> SEGMENTO DEL DOCUMENTO
■ ■ ■

La 'manona' di Luigi Necco

E in questa galleria di 'mani illustri' non poteva certo mancare il cantore ufficiale dei primi due scudetti: Luigi Necco. Uno di quei personaggi che sembrava uscito da un romanzo di Luciano De Crescenzo, l'avremmo visto bene a filosofeggiare con il suo Bellavista, lui che distingueva l'umanità in "uomini d'amore" (i napoletani) e "uomini di libertà", che erano i milanesi come il dottor Cazzaniga, uno che malgrado... fosse il direttore del personale dell'Alfasud preferiva andare al lavoro in perfetto orario ("cose 'e pazzi"). Diceva Bellavista: "La doccia è milanese perché ci si lava meglio, consuma meno acqua e fa perdere meno tempo. Il bagno invece è napoletano: un incontro con i pensieri". Pensieri poetici, il pane quotidiano di uno degli amici del professore: "San Genna', non ti crucciare, tu lo sai che ti voglio bene. Ma 'na finta 'e Maradona squaglia 'o sanghe dint' 'e vvene!". Il linguaggio espressivo e le metafore che Necco utilizzava per chiudere il suo più classico dei servizi a 90° Minuto s'inserivano perfettamente nel contesto culturale e sociale di quegli anni, perché la sua era poesia applicata al calcio, sublimata dall'arte tutta partenopea di condensare gestualità, sberleffo e scaramanzia, non per niente era nato tra i vicoli del rione Sanità, come Totò. Necco, quel vocione inconfondibile, si circondava di tifosi, salutava (appunto) con la mano, nessuno degli inviati si congedava dallo studio e dal conduttore Paolo Valenti - che ammiccava, sardonico - in quella maniera così teatrale. A volte esagerava, ma sempre bonariamente, mimando anche il numero dei gol, e degli scudetti: oggi il suo "tre" sarebbe stato atteso come il miracolo di San Gennaro.

■ ■ ■

> DATI ESTRATTI

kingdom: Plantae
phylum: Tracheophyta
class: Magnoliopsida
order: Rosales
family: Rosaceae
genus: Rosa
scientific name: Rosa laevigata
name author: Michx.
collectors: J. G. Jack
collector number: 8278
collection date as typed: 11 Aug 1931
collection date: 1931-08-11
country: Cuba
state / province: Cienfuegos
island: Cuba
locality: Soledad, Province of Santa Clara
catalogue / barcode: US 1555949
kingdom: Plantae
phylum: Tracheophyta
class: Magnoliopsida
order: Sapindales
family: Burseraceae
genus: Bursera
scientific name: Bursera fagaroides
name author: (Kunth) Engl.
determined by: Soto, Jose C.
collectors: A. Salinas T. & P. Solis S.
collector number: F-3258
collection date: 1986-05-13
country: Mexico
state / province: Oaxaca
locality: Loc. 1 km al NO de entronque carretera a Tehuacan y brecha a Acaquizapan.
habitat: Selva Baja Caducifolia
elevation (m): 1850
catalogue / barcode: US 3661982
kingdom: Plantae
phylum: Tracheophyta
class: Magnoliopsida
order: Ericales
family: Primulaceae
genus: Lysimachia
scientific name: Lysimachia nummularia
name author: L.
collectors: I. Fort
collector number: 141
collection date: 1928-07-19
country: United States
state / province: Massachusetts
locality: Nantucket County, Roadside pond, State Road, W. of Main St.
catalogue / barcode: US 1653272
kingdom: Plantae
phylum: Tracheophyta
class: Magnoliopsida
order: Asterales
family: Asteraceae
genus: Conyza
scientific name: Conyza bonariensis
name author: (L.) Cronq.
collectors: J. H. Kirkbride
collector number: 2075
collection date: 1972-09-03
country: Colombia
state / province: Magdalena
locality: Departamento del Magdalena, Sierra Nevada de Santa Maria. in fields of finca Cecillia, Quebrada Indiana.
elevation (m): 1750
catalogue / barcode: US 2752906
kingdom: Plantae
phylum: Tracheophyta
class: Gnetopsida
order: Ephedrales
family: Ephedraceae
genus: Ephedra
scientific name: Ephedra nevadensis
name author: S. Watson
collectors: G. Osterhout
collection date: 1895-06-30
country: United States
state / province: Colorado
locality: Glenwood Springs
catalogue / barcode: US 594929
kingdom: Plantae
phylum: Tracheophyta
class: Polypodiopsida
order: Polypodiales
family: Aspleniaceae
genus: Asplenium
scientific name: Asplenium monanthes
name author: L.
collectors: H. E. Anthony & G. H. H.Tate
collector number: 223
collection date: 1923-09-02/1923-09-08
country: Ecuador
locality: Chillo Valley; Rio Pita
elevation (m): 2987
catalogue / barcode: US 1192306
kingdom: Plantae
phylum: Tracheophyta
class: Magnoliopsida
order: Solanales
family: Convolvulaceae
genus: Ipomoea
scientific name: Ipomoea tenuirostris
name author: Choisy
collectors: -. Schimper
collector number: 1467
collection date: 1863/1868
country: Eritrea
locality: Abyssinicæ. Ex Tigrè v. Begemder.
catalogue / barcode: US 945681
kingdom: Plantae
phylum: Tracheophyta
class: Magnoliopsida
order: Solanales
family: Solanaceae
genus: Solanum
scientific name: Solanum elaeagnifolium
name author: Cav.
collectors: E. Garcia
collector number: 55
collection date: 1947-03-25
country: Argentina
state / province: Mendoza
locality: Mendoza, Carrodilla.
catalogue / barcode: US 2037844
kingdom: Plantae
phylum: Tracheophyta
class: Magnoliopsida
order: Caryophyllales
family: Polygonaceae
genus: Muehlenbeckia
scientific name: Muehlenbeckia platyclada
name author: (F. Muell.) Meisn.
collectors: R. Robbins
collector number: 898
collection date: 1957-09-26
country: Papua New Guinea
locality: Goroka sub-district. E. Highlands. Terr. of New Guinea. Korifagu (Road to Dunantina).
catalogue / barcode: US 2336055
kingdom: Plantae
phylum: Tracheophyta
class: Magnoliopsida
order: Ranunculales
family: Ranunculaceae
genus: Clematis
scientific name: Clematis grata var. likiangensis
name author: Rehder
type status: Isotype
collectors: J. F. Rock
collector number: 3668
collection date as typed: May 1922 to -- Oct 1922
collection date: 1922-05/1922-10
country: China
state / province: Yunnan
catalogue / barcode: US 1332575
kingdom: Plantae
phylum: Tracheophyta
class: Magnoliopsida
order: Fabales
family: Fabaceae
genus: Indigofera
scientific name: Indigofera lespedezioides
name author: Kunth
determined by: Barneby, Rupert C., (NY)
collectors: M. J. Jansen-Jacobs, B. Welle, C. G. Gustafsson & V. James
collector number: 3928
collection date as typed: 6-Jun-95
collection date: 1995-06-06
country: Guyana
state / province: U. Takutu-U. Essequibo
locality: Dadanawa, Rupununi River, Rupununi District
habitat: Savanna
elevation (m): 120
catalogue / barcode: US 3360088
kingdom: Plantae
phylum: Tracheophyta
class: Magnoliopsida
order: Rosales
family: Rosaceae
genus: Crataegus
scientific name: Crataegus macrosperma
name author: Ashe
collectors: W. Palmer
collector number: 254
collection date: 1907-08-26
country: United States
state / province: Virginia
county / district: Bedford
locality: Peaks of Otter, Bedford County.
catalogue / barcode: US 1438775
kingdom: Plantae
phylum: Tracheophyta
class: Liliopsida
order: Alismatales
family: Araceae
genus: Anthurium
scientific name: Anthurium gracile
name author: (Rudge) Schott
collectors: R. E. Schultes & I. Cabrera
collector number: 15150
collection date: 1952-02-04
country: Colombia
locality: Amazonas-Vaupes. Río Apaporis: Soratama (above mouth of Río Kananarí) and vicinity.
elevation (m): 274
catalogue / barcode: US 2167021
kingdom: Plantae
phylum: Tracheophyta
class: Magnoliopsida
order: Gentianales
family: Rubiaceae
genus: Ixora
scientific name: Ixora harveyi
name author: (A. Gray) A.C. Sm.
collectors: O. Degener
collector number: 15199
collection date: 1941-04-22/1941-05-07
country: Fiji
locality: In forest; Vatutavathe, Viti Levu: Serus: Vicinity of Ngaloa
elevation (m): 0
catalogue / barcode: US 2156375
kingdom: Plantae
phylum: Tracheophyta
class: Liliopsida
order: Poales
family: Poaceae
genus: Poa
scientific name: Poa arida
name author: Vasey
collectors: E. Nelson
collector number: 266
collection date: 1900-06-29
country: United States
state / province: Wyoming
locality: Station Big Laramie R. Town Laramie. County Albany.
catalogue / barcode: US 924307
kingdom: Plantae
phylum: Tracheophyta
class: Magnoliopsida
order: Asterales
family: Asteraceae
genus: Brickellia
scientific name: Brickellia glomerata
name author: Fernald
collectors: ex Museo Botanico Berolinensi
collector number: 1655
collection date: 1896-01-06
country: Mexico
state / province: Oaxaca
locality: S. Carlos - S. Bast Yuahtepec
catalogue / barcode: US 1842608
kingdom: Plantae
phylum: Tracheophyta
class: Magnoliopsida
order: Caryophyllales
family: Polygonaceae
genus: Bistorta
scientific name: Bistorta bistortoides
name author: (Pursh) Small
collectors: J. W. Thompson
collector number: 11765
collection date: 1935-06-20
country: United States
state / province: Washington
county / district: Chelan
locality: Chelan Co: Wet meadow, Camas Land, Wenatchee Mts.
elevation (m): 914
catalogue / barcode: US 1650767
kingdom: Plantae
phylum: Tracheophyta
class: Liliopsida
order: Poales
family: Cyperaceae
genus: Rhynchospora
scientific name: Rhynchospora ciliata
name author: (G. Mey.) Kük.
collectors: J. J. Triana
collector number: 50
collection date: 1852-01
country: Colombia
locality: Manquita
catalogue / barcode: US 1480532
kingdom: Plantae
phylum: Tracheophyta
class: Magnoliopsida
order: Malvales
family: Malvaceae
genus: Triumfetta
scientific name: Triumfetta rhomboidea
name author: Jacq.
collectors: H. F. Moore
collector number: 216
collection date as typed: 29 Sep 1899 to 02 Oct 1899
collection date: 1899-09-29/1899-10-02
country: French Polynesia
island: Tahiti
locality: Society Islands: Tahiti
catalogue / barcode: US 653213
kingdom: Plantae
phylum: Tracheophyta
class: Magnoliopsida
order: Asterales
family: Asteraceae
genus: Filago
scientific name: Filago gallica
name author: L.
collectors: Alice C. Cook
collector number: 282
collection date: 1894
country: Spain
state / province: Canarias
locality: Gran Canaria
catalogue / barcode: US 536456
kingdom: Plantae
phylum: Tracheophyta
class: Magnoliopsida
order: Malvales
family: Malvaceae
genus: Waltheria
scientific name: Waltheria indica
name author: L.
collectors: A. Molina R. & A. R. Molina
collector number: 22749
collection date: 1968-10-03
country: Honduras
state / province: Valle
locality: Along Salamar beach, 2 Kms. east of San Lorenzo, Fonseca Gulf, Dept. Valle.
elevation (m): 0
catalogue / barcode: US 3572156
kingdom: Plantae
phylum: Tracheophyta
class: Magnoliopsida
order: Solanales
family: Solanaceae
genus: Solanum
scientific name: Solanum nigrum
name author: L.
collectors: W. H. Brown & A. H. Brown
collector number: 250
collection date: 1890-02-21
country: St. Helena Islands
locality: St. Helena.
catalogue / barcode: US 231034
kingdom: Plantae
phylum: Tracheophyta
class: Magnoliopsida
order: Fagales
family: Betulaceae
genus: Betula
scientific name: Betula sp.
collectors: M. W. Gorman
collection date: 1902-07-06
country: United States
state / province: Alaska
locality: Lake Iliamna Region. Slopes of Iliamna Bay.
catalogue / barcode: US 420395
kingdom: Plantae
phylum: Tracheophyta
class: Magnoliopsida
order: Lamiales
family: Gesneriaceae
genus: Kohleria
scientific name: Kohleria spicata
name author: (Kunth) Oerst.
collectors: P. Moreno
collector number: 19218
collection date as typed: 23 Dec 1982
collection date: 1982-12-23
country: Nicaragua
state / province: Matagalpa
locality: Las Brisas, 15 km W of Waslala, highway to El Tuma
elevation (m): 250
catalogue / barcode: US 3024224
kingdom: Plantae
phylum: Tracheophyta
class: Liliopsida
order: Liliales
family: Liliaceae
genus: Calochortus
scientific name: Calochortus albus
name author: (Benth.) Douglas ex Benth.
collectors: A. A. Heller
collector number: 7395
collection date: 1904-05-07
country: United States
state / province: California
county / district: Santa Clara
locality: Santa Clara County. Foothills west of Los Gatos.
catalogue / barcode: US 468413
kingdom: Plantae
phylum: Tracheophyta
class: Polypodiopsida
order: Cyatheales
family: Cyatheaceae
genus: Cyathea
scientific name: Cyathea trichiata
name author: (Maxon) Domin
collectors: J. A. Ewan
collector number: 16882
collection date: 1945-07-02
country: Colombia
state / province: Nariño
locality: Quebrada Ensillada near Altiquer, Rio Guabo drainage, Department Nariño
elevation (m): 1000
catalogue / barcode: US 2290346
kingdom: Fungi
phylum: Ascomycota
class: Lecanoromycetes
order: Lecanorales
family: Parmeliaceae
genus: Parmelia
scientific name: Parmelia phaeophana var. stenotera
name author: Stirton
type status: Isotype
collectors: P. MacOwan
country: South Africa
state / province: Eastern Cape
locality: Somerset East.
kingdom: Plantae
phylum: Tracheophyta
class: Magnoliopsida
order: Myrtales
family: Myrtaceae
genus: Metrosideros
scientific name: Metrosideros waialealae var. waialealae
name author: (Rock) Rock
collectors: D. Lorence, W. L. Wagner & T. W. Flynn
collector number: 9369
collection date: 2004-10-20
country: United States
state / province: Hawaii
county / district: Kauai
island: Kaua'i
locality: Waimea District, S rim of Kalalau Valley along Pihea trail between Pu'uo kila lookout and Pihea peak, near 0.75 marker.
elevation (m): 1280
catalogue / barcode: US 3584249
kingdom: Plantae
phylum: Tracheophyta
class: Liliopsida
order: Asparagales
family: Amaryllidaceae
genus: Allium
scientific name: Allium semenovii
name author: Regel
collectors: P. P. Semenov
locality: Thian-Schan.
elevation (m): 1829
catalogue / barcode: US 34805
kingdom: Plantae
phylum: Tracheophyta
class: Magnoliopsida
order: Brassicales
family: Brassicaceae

■ ■ ■

> OBIETTIVO
Rispondere in base al testo su Luigi Necco:
(a) In quale rione era nato Necco?
(b) Chi era il conduttore in studio?
(c) Per quali motivi, secondo Bellavista, la doccia è milanese?

> RISULTATO
(a) Nel rione Sanità.
(b) Paolo Valenti.
(c) Perché ci si lava meglio, consuma meno acqua e fa perdere meno tempo.